===== KUTIPAN TEKS

Ada Calon Pengantin Perempuan
Adanya calon istri dan suami yang sama-sama memiliki rasa keinginan untuk menikah menjadi salah satu pelengkap ketentuan pernikahan dalam Islam. Sama seperti sebelumnya, sebuah pernikahan tidak akan pernah bisa terjadi jika tidak ada calon mempelai perempuan untuk dinikahi. Namun ada beberapa ciri tertentu yang harus ada di calon istri agar suami dapat mempertimbangkan apakah wanita yang akan dinikahinya adalah pilihan yang tepat.
Seorang wanita yang akan dinikahi menggunakan tata cara dan syariat Islam, harusnya memenuhi syarat untuk menjadi bakal istri. Beberapa syaratnya yaitu, calon istri wajib beragama Islam, karena jika salah satu calon menganut agama lain, maka pernikahan tidak bisa dikatakan sah. Selanjutnya, calon istri merupakan perempuan yang dipilih dan bukan perempuan muhrim bagi calon suami, tidak sedang menjadi istri orang ataupun masa iddah.

==========
===== DATA YANG DIBERIKAN

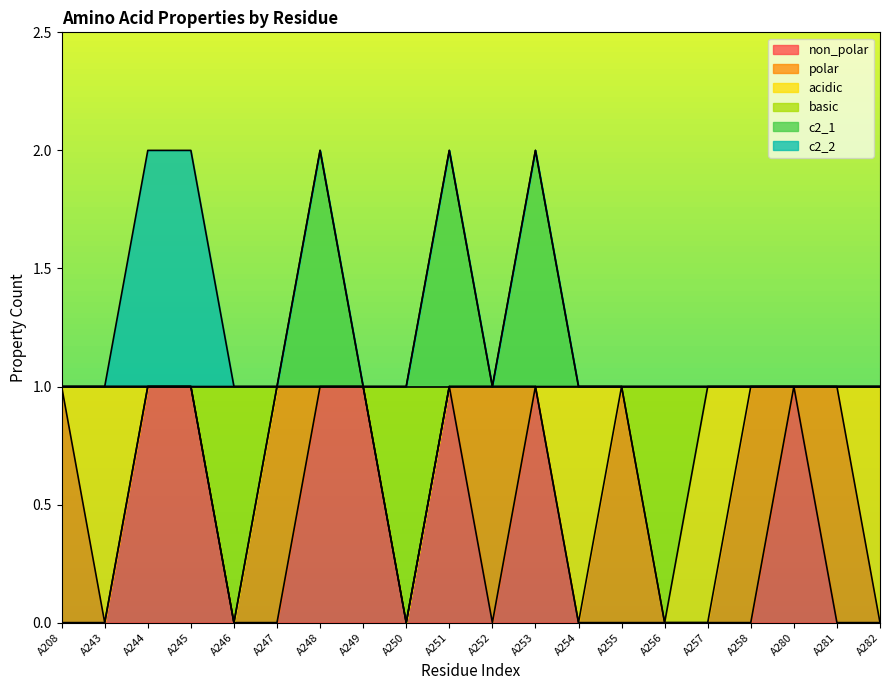

Does the chart display data point markers on the line(s)?

No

==========

Cetak tanpa perubahan bagian kutipan tentang calon pengantin perempuan yang dibuka dengan kata-kata berisi "Ada Calon Pengantin" dan ditutup dengan "ataupun masa iddah.".

Ada Calon Pengantin Perempuan
Adanya calon istri dan suami yang sama-sama memiliki rasa keinginan untuk menikah menjadi salah satu pelengkap ketentuan pernikahan dalam Islam. Sama seperti sebelumnya, sebuah pernikahan tidak akan pernah bisa terjadi jika tidak ada calon mempelai perempuan untuk dinikahi. Namun ada beberapa ciri tertentu yang harus ada di calon istri agar suami dapat mempertimbangkan apakah wanita yang akan dinikahinya adalah pilihan yang tepat.
Seorang wanita yang akan dinikahi menggunakan tata cara dan syariat Islam, harusnya memenuhi syarat untuk menjadi bakal istri. Beberapa syaratnya yaitu, calon istri wajib beragama Islam, karena jika salah satu calon menganut agama lain, maka pernikahan tidak bisa dikatakan sah. Selanjutnya, calon istri merupakan perempuan yang dipilih dan bukan perempuan muhrim bagi calon suami, tidak sedang menjadi istri orang ataupun masa iddah.